What needs to be done: Omit all pictures, then retype the data exactly as given.

(Records shown Opens)

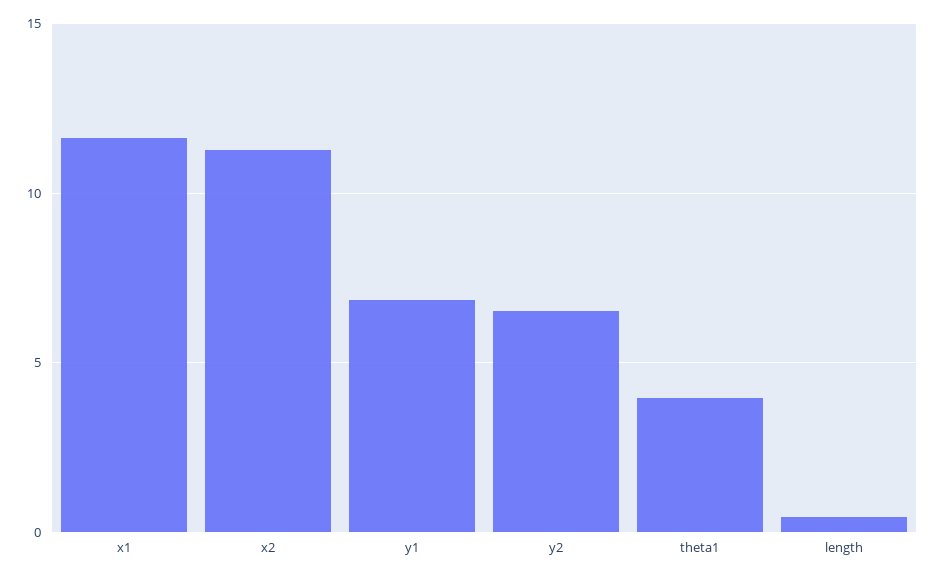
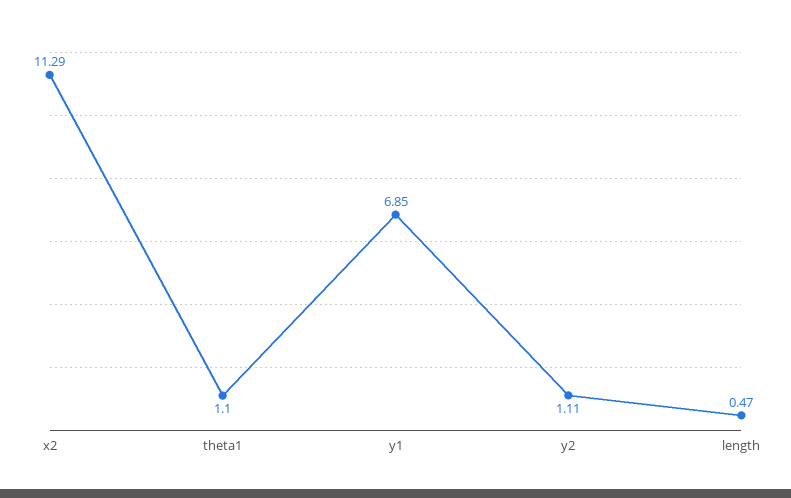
  {
-   "x1": 11.5,
    "x2": 11.29,
    "y1": 6.85,
-   "y2": 6.5,
+   "y2": 1.11,
-   "theta1": 4,
+   "theta1": 1.1,
    "length": 0.47
  }

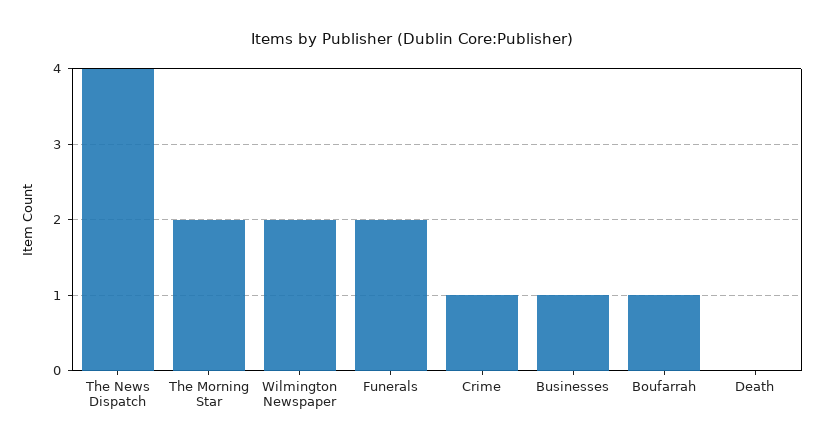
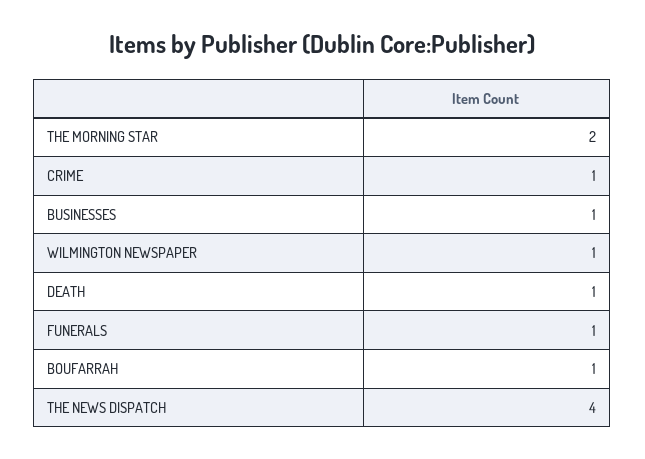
  {
    "The News Dispatch": 4,
    "The Morning Star": 2,
-   "Wilmington Newspaper": 2,
+   "Wilmington Newspaper": 1,
-   "Funerals": 2,
+   "Funerals": 1,
    "Crime": 1,
    "Businesses": 1,
    "Boufarrah": 1,
-   "Death": 0
+   "Death": 1
  }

(Records shown Closes)

Finished task:
  {
-   "x1": 11.5,
    "x2": 11.29,
    "y1": 6.85,
-   "y2": 6.5,
+   "y2": 1.11,
-   "theta1": 4,
+   "theta1": 1.1,
    "length": 0.47
  }

  {
    "The News Dispatch": 4,
    "The Morning Star": 2,
-   "Wilmington Newspaper": 2,
+   "Wilmington Newspaper": 1,
-   "Funerals": 2,
+   "Funerals": 1,
    "Crime": 1,
    "Businesses": 1,
    "Boufarrah": 1,
-   "Death": 0
+   "Death": 1
  }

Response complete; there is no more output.